Supplied material -
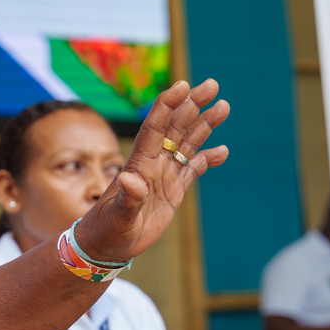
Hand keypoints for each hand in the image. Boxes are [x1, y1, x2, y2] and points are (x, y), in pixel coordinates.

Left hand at [74, 79, 228, 260]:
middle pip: (174, 127)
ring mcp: (163, 176)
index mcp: (139, 164)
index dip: (167, 105)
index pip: (154, 128)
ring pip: (186, 143)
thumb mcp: (117, 216)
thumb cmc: (107, 230)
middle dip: (192, 104)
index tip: (182, 85)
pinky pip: (193, 169)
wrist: (107, 245)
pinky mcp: (172, 191)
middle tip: (212, 84)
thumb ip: (127, 198)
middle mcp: (152, 164)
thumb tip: (129, 179)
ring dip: (204, 125)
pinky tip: (223, 150)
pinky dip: (207, 159)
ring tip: (223, 107)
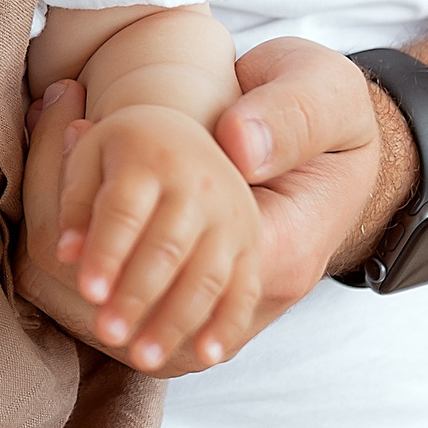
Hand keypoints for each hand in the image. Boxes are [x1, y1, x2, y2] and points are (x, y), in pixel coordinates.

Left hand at [17, 39, 387, 376]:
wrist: (352, 129)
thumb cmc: (325, 97)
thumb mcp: (319, 88)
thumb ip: (285, 116)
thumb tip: (238, 143)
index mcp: (289, 224)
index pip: (200, 260)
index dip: (132, 259)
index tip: (84, 271)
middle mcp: (282, 266)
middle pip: (189, 298)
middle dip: (128, 299)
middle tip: (75, 300)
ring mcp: (270, 278)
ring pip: (198, 317)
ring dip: (145, 321)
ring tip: (99, 332)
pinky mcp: (257, 276)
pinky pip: (213, 315)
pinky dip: (174, 325)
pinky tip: (139, 340)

Directions for this task - Word-for-word transcript, pictures excluded: copy all the material above.

Task solution -
Hand keypoints for each hand in the image. Boxes are [x1, y1, x2, y2] and points are (x, y), in pixel coordinates.

Left hand at [74, 79, 228, 260]:
middle pip: (174, 127)
ring mcp: (163, 176)
index mcp: (139, 164)
index dip: (167, 105)
index pip: (154, 128)
ring pip: (186, 143)
thumb mcp: (117, 216)
thumb cmc: (107, 230)
middle dip: (192, 104)
index tip: (182, 85)
pinky pip: (193, 169)
wrist: (107, 245)
pinky mcp: (172, 191)
middle tip: (212, 84)
thumb ip: (127, 198)
middle mcp: (152, 164)
thumb tip: (129, 179)
ring dip: (204, 125)
pinky tip: (223, 150)
pinky dip: (207, 159)
ring tip: (223, 107)
Hand keypoints for each hand in the image. Boxes are [x1, y1, x2, y2] and points are (x, y), in pixel coordinates.

Left hand at [17, 39, 387, 376]:
wrist: (352, 129)
thumb cmc: (325, 97)
thumb mcp: (319, 88)
thumb ip: (285, 116)
thumb tip: (238, 143)
index mcp: (289, 224)
index pip: (200, 260)
index dip: (132, 259)
index tip: (84, 271)
middle mcp: (282, 266)
middle pip: (189, 298)
middle dip: (128, 299)
middle tip: (75, 300)
ring mcp: (270, 278)
ring pip: (198, 317)
ring dip: (145, 321)
ring tip: (99, 332)
pinky mcp: (257, 276)
pinky pip: (213, 315)
pinky dip: (174, 325)
pinky tip: (139, 340)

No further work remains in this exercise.